Young adults are reportedly vulnerable to phishing scams, despite being widely considered as “digital natives” who know how to avoid them.
So said the lead author of two studies of Instagram users between 16 and 29, when interviewed by The Wall Street Journal (WSJ) for a report posted Tuesday (March 18).
One of the studies found that 82.9% of these young adults were tricked at least once by a suspicious link in a message, Jennifer Klütsch, a Ph.D. candidate and research associate in the work and engineering psychology department at RWTH Aachen University in North Rhine-Westphalia, Germany, said in the report.
“Young adults use most social-media services more than any other age group, which makes them good targets,” Klütsch said. “The issue is that frequent social-media use leads to people making quick, instinctive decisions instead of systematically evaluating risks.”
The studies found that young adults are more likely than others to simply see if they recognize the sender of the message rather than scrutinizing a suspicious link, and more likely to make impulsive decisions to click on a link and enter information because they fear missing out on social experiences, according to the report.
PYMNTS Intelligence recently found that 21% of Gen Z consumer reported falling for scams initiated through social media platforms.

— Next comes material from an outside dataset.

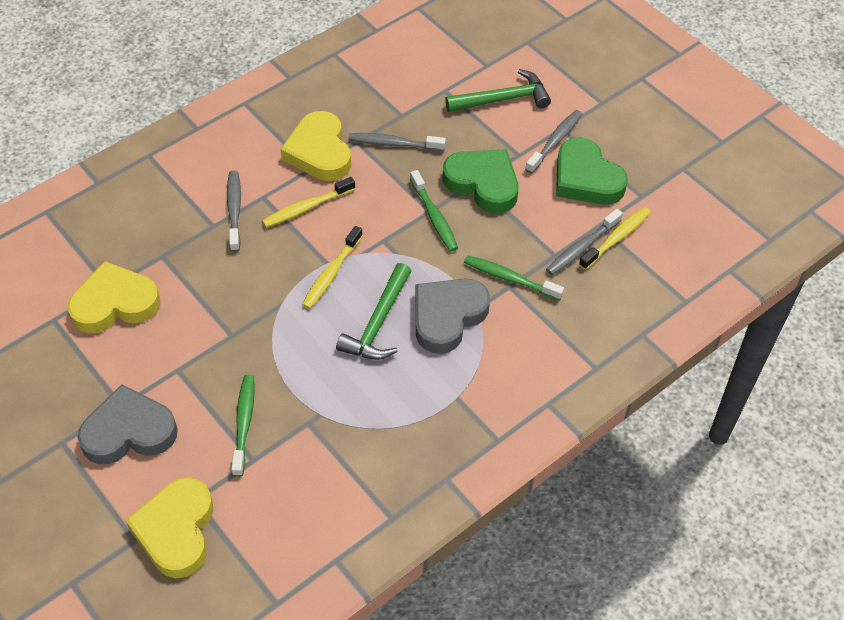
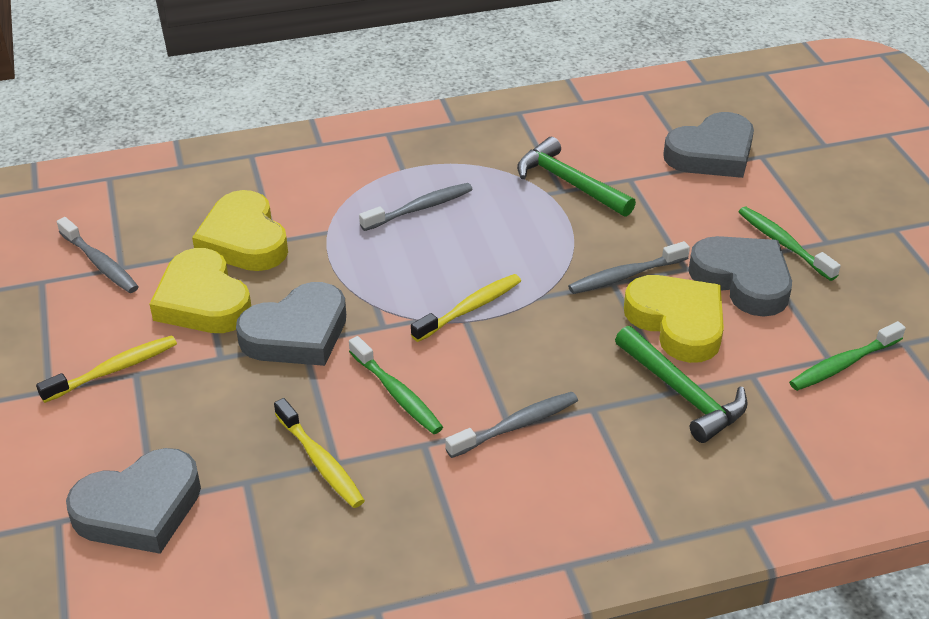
green heart: 2 -> 0
grey heart: 2 -> 4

Scammers often use the channels that are most likely to engage specific age groups and personalize their messaging to align it with consumers’ fears, aspirations or daily habits, according to the PYMNTS Intelligence and Featurespace collaboration, “How Scammers Tailor Financial Scams to Individual Consumer Vulnerabilities.”
While scams reach across demographic groups, younger consumers are more likely than older ones to become victims, according to another PYMNTS Intelligence and Featurespace collaboration, “The Impact of Financial Scams on Consumers’ Finances and Banking Habits.”

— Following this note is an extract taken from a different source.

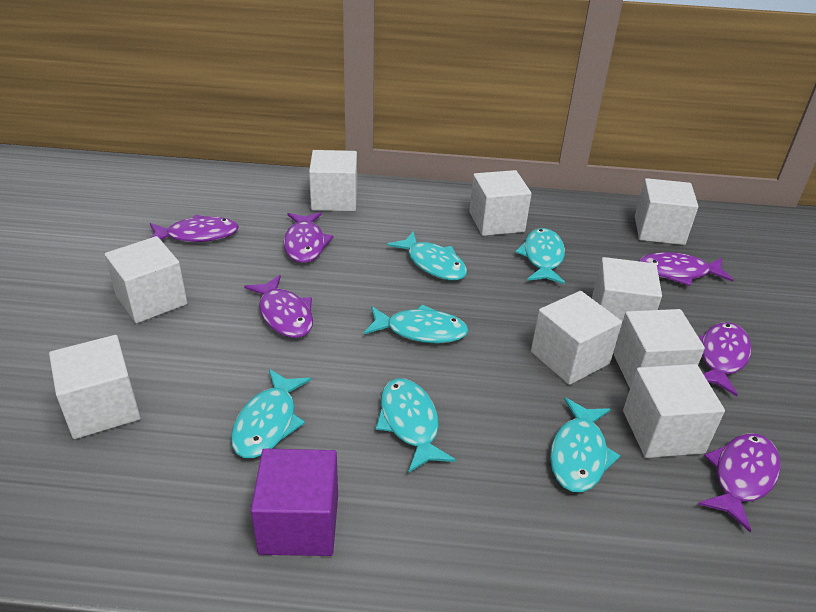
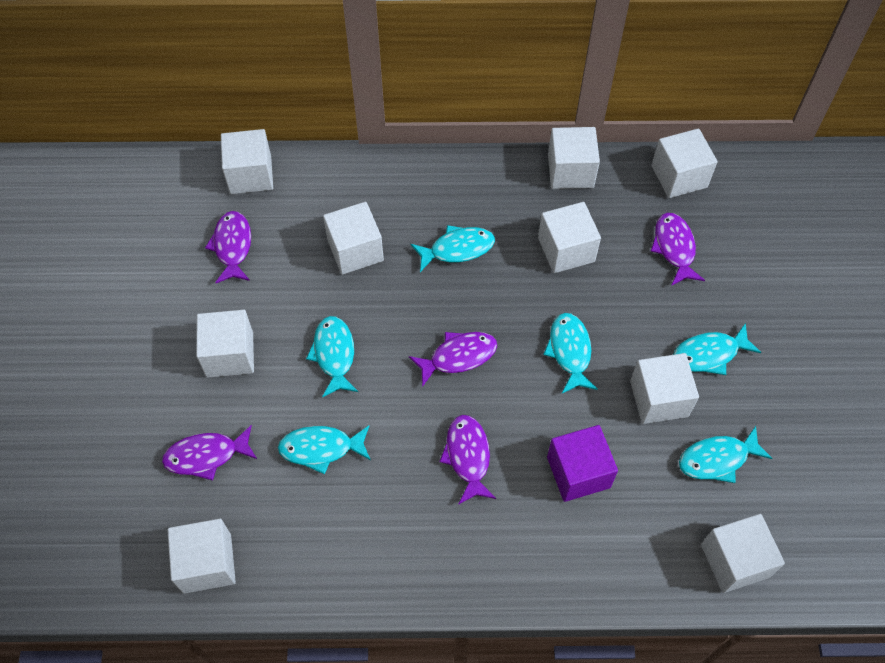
purple fish: 6 -> 5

The report found that 39% of millennial and 36% of Generation Z respondents reported losses in their households, compared to 19% of baby boomers and seniors.

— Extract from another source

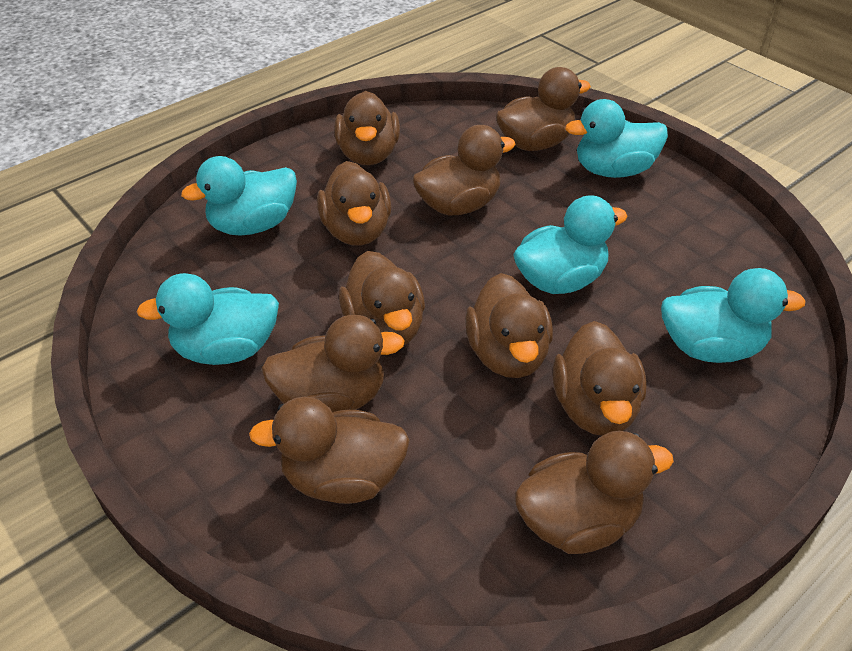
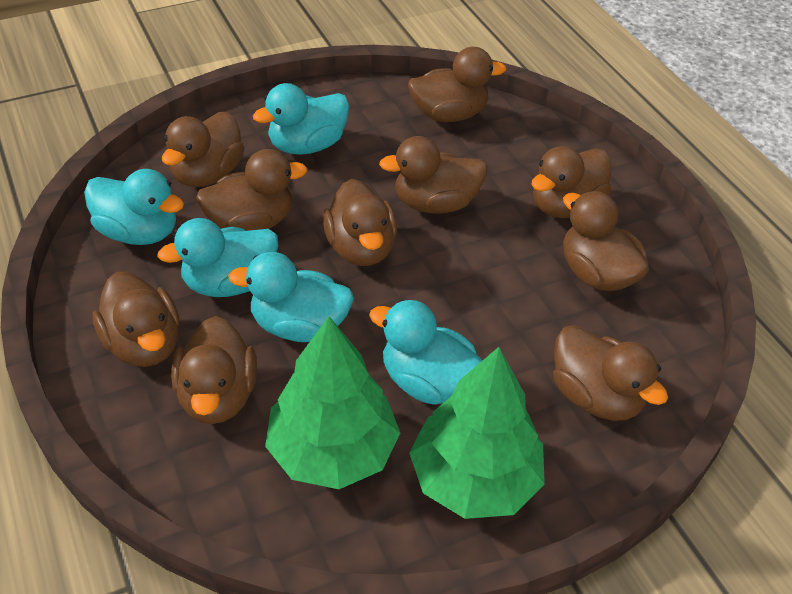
green tree: 0 -> 2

The Federal Trade Commission (FTC) reported in December 2022 that younger people were more likely than older adults to report losing money to fraud.
The FTC said in a Data Spotlight that adults between the ages of 18 and 59 were 34% more likely than those 60 and older to report experiencing scams in 2021. It also said that these younger adults were 86% more likely than older ones to report losses to online shopping fraud, 330% more likely to report investment scams and 448% more likely to report job scams and employment agencies.
“Many people think scams mostly affect older adults,” the Data Spotlight said. “But reports to the FTC’s Consumer Sentinel tell a different story: anyone can be scammed.”